-------- Document segment --------
The week of April 12 saw fluctuations in LIBOR rates for the US Dollar and the Euro tied to actual or anticipated actions from the currencies’ respective central banks. LIBOR stands for London Interbank Offered Rate and is a filtered average of rates that banks charge each other for unsecured, short-term loans.

Financial Times noted upticks in the Federal Reserve’s overnight rate, which could only go up after its effective 0% rate instigated at the height of the financial crisis to help bolster the U.S. economy. This movement has pushed LIBOR rates higher for the U.S. Dollar since banks like activist policies such as low central bank rates, an approval expressed in lower interbank lending rates and seen in lower LIBOR. In short, American banks are boosting their rates as a sign of unease over the Fed’s reversal—however slight at this time—of its historically low overnight rates. On Monday, April 12, iMarketNews.com noted that Three-Month LIBOR of 0.30041% for the US Dollar was its highest level since September 8, 2009.

 

The rise in US Dollar LIBOR gave the Yen the chance to beat the American currency in all maturities for the first time since August 2009, per Bloomberg BusinessWeek. US Dollar LIBOR’s plummet in recent months had usurped the Yen from its traditional position as the globe’s ultra -affordable currency for major transactions.

Thursday saw US Dollar LIBOR flatten as Fed Chairman Ben Bernanke told Congress that rates will remain low for an “extended period.” Economy recovery in the United States remains modest and uneven, compelling the Fed not to pull back its heavy intervention too quickly. The Wall Street Journal reported that weak employment figures contributed to the Fed’s stated caution.
--------
→ Your assignment: Copy the stretch of the LIBOR article from "Financial Times noted" through "September 8, 2009.", substituting "U.S. banks" for "American banks".
-------- Extracted data --------
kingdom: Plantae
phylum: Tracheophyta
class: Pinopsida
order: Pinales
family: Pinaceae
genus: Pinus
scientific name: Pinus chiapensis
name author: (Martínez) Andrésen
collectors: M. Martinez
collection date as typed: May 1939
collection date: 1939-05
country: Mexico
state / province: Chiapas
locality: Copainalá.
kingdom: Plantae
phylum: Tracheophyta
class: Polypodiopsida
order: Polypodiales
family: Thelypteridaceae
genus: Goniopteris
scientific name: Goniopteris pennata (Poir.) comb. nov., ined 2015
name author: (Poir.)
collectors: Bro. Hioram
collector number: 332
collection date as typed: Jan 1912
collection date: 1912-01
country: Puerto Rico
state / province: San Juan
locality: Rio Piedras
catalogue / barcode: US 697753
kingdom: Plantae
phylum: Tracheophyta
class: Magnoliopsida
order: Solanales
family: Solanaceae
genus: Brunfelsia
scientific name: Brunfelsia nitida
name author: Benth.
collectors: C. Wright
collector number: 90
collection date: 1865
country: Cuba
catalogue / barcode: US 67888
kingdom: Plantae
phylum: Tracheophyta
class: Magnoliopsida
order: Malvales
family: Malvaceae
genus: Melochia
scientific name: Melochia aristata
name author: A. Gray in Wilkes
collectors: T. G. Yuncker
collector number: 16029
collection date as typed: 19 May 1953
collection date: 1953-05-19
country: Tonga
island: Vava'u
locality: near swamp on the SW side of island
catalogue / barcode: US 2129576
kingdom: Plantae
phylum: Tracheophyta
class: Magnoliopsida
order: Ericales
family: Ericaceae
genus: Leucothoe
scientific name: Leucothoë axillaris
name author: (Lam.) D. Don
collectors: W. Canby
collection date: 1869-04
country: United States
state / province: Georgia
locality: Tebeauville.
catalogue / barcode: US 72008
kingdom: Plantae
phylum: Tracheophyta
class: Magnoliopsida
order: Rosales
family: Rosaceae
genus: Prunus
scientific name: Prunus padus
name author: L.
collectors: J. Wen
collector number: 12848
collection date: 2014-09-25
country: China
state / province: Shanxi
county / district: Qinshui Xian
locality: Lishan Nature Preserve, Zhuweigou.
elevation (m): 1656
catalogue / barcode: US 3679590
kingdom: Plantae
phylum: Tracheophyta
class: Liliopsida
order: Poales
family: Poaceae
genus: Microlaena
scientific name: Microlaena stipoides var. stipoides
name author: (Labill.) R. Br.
--------
→ Your response:
Financial Times noted upticks in the Federal Reserve’s overnight rate, which could only go up after its effective 0% rate instigated at the height of the financial crisis to help bolster the U.S. economy. This movement has pushed LIBOR rates higher for the U.S. Dollar since banks like activist policies such as low central bank rates, an approval expressed in lower interbank lending rates and seen in lower LIBOR. In short, U.S. banks are boosting their rates as a sign of unease over the Fed’s reversal—however slight at this time—of its historically low overnight rates. On Monday, April 12, iMarketNews.com noted that Three-Month LIBOR of 0.30041% for the US Dollar was its highest level since September 8, 2009.